In the best and most generous interpretation of your statement, LLM's simply removed my need to search for the information. That doesn't mean it's not of poor quality or outright wrong.
ndriscoll|9 hours ago
As a general principle, take advantage of the fact that it can easily generate stuff. If you don't know whether something is true, have it prove it. Make a PoC/test/benchmark to demonstrate what it's saying. Have it pull metrics that you have access to. Add more observability. Create feedback loops (or rather, ask it to create feedback loops). They're very good at reasoning given access to the ground truth, so give them more ability to ground themselves.

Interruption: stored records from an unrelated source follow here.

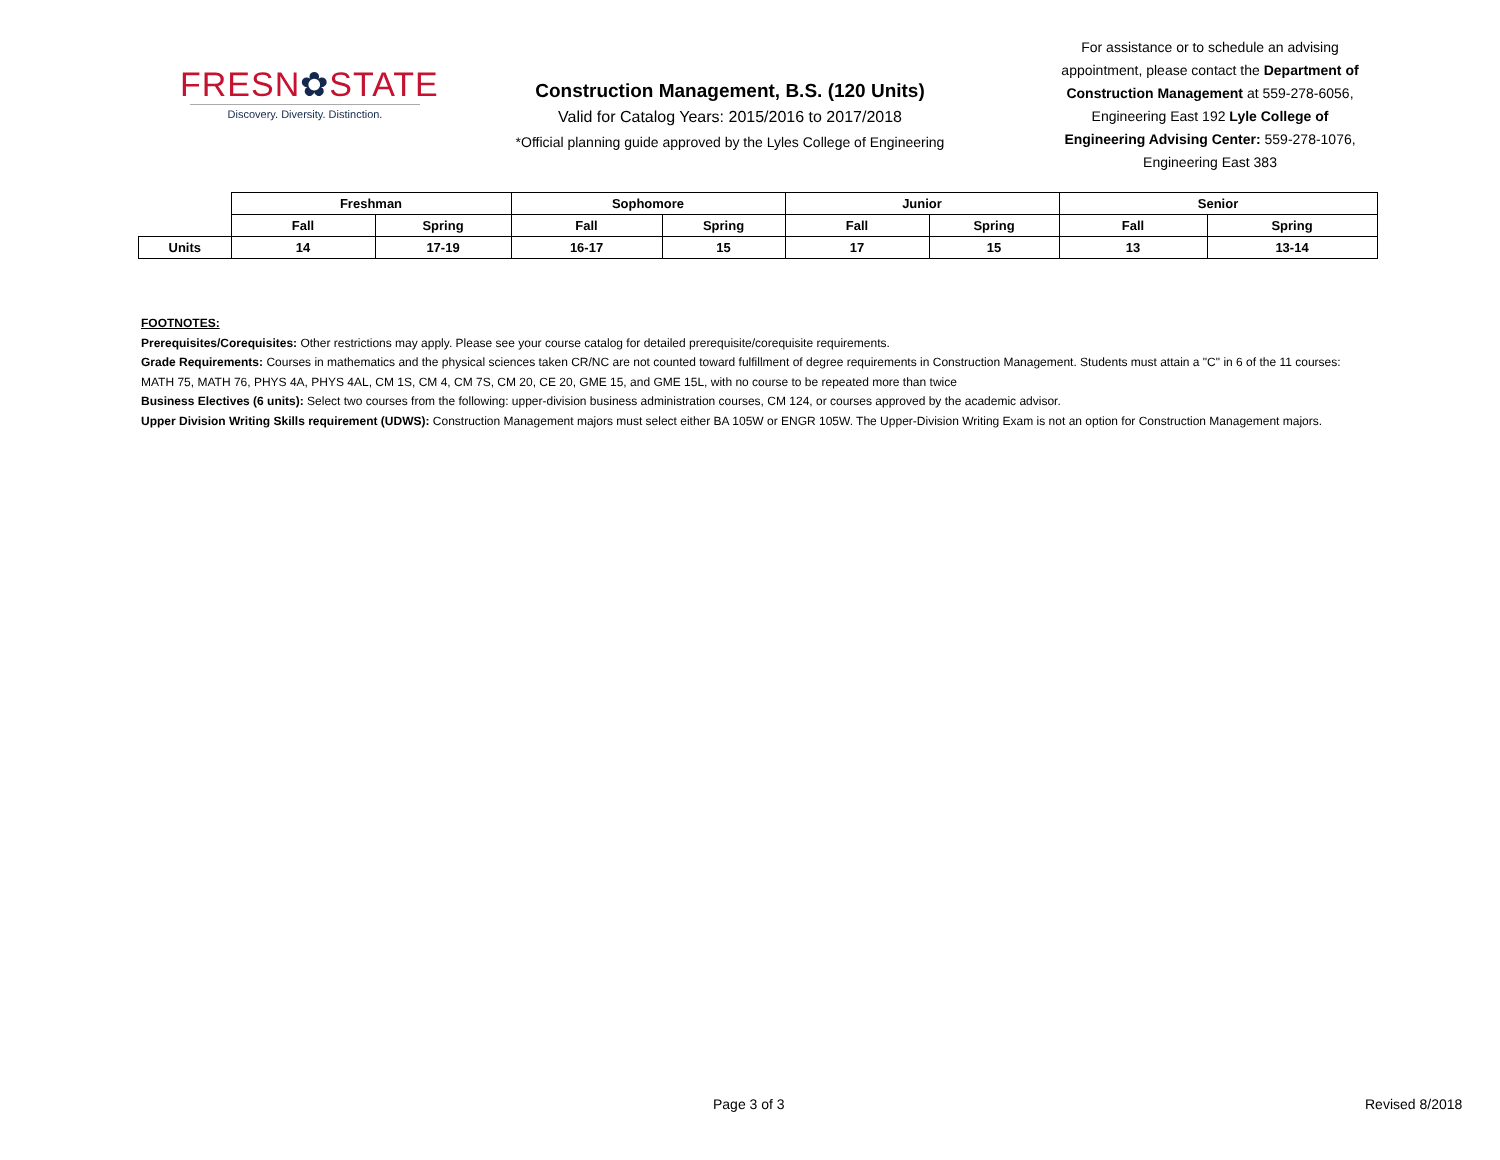FRESN✿STATE
Discovery. Diversity. Distinction.
Construction Management, B.S. (120 Units)
Valid for Catalog Years: 2015/2016 to 2017/2018
*Official planning guide approved by the Lyles College of Engineering
For assistance or to schedule an advising appointment, please contact the Department of Construction Management at 559-278-6056, Engineering East 192 Lyle College of Engineering Advising Center: 559-278-1076, Engineering East 383
| | Freshman | | Sophomore | | Junior | | Senior | |
| | Fall | Spring | Fall | Spring | Fall | Spring | Fall | Spring |
| Units | 14 | 17-19 | 16-17 | 15 | 17 | 15 | 13 | 13-14 |
FOOTNOTES:
Prerequisites/Corequisites: Other restrictions may apply. Please see your course catalog for detailed prerequisite/corequisite requirements.
Grade Requirements: Courses in mathematics and the physical sciences taken CR/NC are not counted toward fulfillment of degree requirements in Construction Management. Students must attain a "C" in 6 of the 11 courses: MATH 75, MATH 76, PHYS 4A, PHYS 4AL, CM 1S, CM 4, CM 7S, CM 20, CE 20, GME 15, and GME 15L, with no course to be repeated more than twice
Business Electives (6 units): Select two courses from the following: upper-division business administration courses, CM 124, or courses approved by the academic advisor.
Upper Division Writing Skills requirement (UDWS): Construction Management majors must select either BA 105W or ENGR 105W. The Upper-Division Writing Exam is not an option for Construction Management majors.
Page 3 of 3 Revised 8/2018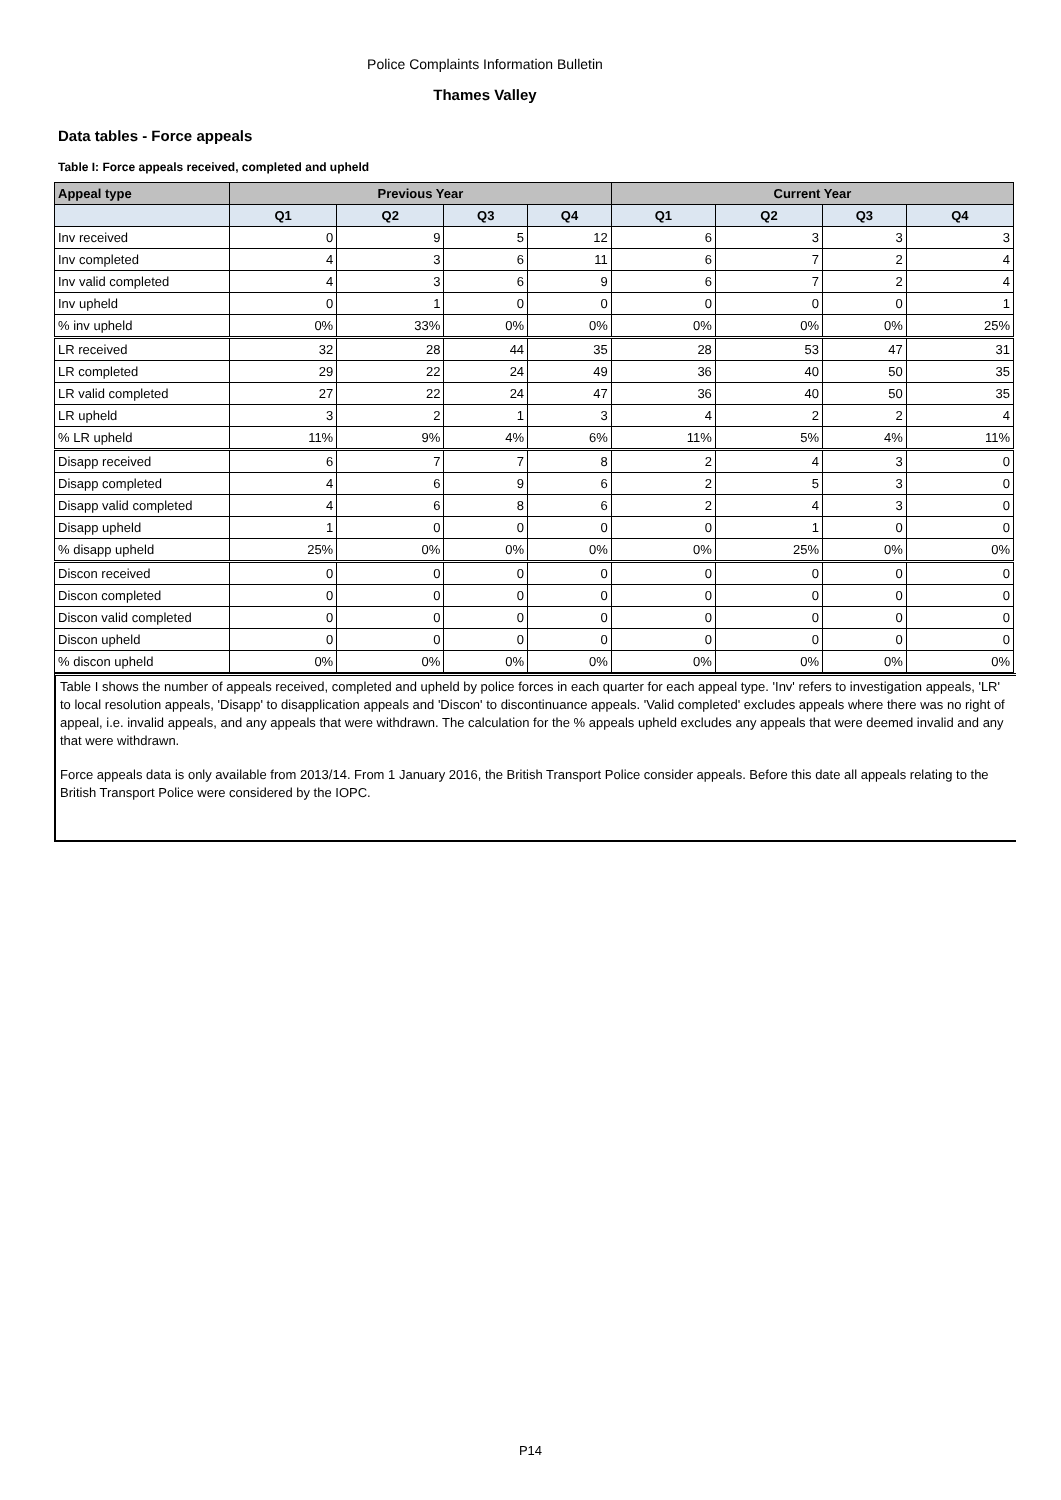Police Complaints Information Bulletin
Thames Valley
Data tables - Force appeals
Table I: Force appeals received, completed and upheld
| Appeal type | Previous Year | | | | Current Year | | | |
| --- | --- | --- | --- | --- | --- | --- | --- | --- |
| | Q1 | Q2 | Q3 | Q4 | Q1 | Q2 | Q3 | Q4 |
| Inv received | 0 | 9 | 5 | 12 | 6 | 3 | 3 | 3 |
| Inv completed | 4 | 3 | 6 | 11 | 6 | 7 | 2 | 4 |
| Inv valid completed | 4 | 3 | 6 | 9 | 6 | 7 | 2 | 4 |
| Inv upheld | 0 | 1 | 0 | 0 | 0 | 0 | 0 | 1 |
| % inv upheld | 0% | 33% | 0% | 0% | 0% | 0% | 0% | 25% |
| LR received | 32 | 28 | 44 | 35 | 28 | 53 | 47 | 31 |
| LR completed | 29 | 22 | 24 | 49 | 36 | 40 | 50 | 35 |
| LR valid completed | 27 | 22 | 24 | 47 | 36 | 40 | 50 | 35 |
| LR upheld | 3 | 2 | 1 | 3 | 4 | 2 | 2 | 4 |
| % LR upheld | 11% | 9% | 4% | 6% | 11% | 5% | 4% | 11% |
| Disapp received | 6 | 7 | 7 | 8 | 2 | 4 | 3 | 0 |
| Disapp completed | 4 | 6 | 9 | 6 | 2 | 5 | 3 | 0 |
| Disapp valid completed | 4 | 6 | 8 | 6 | 2 | 4 | 3 | 0 |
| Disapp upheld | 1 | 0 | 0 | 0 | 0 | 1 | 0 | 0 |
| % disapp upheld | 25% | 0% | 0% | 0% | 0% | 25% | 0% | 0% |
| Discon received | 0 | 0 | 0 | 0 | 0 | 0 | 0 | 0 |
| Discon completed | 0 | 0 | 0 | 0 | 0 | 0 | 0 | 0 |
| Discon valid completed | 0 | 0 | 0 | 0 | 0 | 0 | 0 | 0 |
| Discon upheld | 0 | 0 | 0 | 0 | 0 | 0 | 0 | 0 |
| % discon upheld | 0% | 0% | 0% | 0% | 0% | 0% | 0% | 0% |
Table I shows the number of appeals received, completed and upheld by police forces in each quarter for each appeal type. 'Inv' refers to investigation appeals, 'LR' to local resolution appeals, 'Disapp' to disapplication appeals and 'Discon' to discontinuance appeals. 'Valid completed' excludes appeals where there was no right of appeal, i.e. invalid appeals, and any appeals that were withdrawn. The calculation for the % appeals upheld excludes any appeals that were deemed invalid and any that were withdrawn.
Force appeals data is only available from 2013/14. From 1 January 2016, the British Transport Police consider appeals. Before this date all appeals relating to the British Transport Police were considered by the IOPC.
P14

They also have fantastic knowledge of public things, but no knowledge of your company, so your instructions should mostly be documentation of what's unique to your company. If it can write an instruction on its own (e.g. how to use git or kubernetes), it is a useless instruction; it already knows that. What it doesn't know is e.g. where your git server is. It also doesn't know what matters to your company: are you a startup trying to find product market fit? Are you an established company that is not allowed to break customer setups? etc. You might even be able to ask it what kinds of questions a senior might ask about how a company/team works when coming into a new job, and then see if you can answer those questions (or find someone who can). In fact, go ask chatgpt:
> What are some questions a senior engineer might ask when coming into a new role to make themselves more effective?
> What are some questions a principle engineer might ask when coming into a new role to make themselves more effective?
> What are some questions an engineering manager might ask when coming into a new role to make themselves more effective?
> What are some questions an engineering director might ask when coming into a new role to make themselves more effective?
koonsolo|4 hours ago
I work a lot with juniors, and they all seem to prefer watching video's. But videos in my opinion are a slow way to gain superficial knowledge.
Do it the hard way and read the official docs, it will be your superpower. Go fast over the easy parts, go slow over the hard parts, it's that simple.
kgeist|9 hours ago
>the AI group averaged 50% on the quiz, compared to 67% in the hand-coding group
And why would they do better? There's less incentive to learn because it's so easy to offload thinking to AI.
[0] https://www.anthropic.com/research/AI-assistance-coding-skil...
gamblor956|4 hours ago
AI makes students dumber, not smarter.
veryemartguy|10 hours ago
Super great that it’s used to pump out tons of code because upper management wants features released even faster than before. I’m sure the junior devs who don’t know a for loop from their ass will be able to learn and understand wtf Claude is shitting out
TacticalCoder|10 hours ago
It is but how do you teach to people who think their new profession is being a "senior prompt engineer" (with 4 months of experience) and who believe that in 12 months there won't be any programmer left?
croes|10 hours ago
You can use AI as a teacher but how many will do that?
jatari|10 hours ago
The skill of the very top programmers will continue to increase with the advent of new tools.
techpression|10 hours ago
dangus|10 hours ago
However, it’s got a lot of downsides too.